What you will do - For the records below, tally the lines that contain "Left" and give only that number.

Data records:
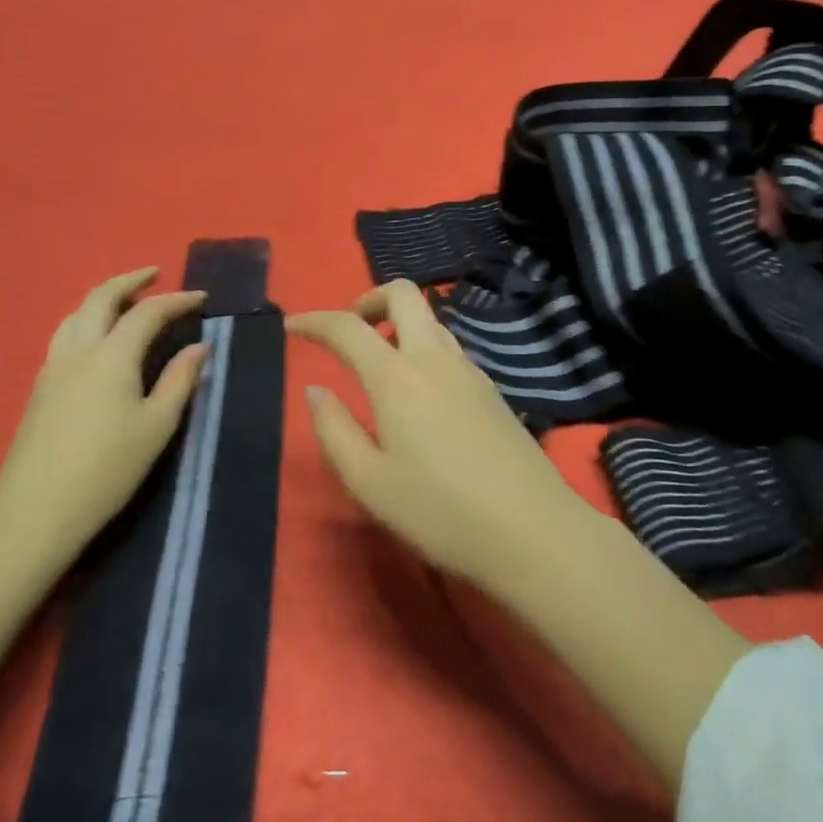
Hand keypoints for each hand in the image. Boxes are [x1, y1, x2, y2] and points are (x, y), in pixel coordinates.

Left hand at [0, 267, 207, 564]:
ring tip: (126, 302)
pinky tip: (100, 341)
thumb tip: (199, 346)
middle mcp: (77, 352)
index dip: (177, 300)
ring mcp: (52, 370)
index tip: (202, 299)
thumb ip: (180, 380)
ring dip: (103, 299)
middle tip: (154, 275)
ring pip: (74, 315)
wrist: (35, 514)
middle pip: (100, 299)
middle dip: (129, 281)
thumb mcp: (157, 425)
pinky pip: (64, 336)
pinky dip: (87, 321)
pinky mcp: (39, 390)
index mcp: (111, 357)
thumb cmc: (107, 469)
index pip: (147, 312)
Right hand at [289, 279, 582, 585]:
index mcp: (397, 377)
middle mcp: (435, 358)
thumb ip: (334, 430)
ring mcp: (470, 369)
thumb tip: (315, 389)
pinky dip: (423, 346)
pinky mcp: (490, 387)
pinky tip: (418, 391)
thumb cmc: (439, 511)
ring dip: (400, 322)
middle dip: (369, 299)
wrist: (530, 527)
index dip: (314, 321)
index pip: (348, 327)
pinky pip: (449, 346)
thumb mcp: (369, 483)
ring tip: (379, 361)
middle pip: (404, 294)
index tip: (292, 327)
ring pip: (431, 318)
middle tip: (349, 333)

...

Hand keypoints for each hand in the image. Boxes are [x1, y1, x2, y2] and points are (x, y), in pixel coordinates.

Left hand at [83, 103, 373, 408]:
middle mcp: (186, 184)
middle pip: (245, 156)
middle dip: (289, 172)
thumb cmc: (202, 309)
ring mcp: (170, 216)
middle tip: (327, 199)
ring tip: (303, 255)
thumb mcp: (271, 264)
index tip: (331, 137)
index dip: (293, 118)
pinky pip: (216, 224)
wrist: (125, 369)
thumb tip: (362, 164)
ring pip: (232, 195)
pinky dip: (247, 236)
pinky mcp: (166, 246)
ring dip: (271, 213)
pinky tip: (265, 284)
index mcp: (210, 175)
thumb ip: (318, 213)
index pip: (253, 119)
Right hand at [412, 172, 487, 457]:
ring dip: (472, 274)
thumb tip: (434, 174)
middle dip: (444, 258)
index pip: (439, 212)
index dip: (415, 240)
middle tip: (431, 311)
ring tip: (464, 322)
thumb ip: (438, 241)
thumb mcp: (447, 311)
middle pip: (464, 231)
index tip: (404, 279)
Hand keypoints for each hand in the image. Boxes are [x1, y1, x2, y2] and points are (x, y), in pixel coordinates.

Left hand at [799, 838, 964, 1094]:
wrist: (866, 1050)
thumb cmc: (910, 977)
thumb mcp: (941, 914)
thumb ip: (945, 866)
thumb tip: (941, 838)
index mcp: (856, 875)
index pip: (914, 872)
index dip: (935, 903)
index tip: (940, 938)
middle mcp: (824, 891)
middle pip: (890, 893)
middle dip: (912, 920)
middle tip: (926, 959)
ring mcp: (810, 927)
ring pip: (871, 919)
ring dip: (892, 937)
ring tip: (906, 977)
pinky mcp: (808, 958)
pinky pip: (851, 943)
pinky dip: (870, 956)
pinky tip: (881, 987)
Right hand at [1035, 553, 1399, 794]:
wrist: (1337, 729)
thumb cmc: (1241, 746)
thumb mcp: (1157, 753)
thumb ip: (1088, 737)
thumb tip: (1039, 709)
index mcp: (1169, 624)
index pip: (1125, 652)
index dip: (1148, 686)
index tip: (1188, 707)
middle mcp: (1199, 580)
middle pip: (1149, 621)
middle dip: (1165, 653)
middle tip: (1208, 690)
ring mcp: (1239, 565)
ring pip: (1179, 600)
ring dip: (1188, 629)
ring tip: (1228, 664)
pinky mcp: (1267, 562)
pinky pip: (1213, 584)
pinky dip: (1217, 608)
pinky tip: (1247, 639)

Solution for this problem - 3